The results from this study showed that Broiler chickens responded positively to soaked cassava peel meal (FCPM) inclusion levels up to 50 % without any deleterious effect on their growth.

The nutrient digestibility of Broiler chickens fed diets containing graded levels of FCPM were significantly highest at 50 % where the nutrients were better digested. It was therefore concluded that broiler chickens fed 50 % inclusion level of FCPM had the best digestibility. Also at 50 % FCPM inclusion level carcass characteristics were not adversely affected.

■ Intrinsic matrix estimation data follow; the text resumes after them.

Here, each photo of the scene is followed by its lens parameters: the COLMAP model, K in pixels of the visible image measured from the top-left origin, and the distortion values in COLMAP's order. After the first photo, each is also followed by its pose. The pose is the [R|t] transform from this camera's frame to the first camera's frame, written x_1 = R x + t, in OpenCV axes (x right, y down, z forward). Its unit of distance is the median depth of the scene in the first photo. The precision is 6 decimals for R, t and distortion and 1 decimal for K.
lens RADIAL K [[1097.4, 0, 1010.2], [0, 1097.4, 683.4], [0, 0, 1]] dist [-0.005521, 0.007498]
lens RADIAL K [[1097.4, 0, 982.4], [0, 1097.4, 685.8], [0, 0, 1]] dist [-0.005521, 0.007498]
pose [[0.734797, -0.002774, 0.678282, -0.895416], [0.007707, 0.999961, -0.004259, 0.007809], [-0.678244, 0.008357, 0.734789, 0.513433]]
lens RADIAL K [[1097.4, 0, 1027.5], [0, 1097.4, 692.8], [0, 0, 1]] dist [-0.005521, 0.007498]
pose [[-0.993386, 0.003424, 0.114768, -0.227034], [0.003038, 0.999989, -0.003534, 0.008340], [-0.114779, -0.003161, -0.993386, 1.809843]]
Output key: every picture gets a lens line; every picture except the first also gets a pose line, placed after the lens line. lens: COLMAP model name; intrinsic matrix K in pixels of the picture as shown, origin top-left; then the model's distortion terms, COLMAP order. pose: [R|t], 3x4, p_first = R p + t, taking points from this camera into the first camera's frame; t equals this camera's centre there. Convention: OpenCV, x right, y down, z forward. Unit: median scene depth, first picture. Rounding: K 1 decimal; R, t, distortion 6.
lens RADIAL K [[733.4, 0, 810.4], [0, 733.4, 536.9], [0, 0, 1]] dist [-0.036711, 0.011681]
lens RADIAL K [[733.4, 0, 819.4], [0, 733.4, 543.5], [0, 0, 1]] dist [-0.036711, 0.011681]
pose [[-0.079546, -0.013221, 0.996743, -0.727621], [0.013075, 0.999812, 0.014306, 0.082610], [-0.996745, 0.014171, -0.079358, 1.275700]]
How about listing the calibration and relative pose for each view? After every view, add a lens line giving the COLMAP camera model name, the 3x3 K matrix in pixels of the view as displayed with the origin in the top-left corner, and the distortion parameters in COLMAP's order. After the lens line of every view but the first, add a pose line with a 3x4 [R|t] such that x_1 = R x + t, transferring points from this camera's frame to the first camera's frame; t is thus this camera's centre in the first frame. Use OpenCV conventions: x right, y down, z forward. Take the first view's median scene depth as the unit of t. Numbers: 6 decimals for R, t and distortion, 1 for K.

Up to 75 % FCPM replacement in terms of hen-day and hen-house production showed no significant difference therefore up to 75 % FCPM can be substituted in the diet of laying Broiler chickens without having any deleterious effect on egg quality traits.

Recommendations

From the results obtained from this experiment, 50 % inclusion of FCPM is recommended in the diet of growing Broiler chickens while 75 % inclusion of FCPM is recommended in diet of laying Broiler chickens.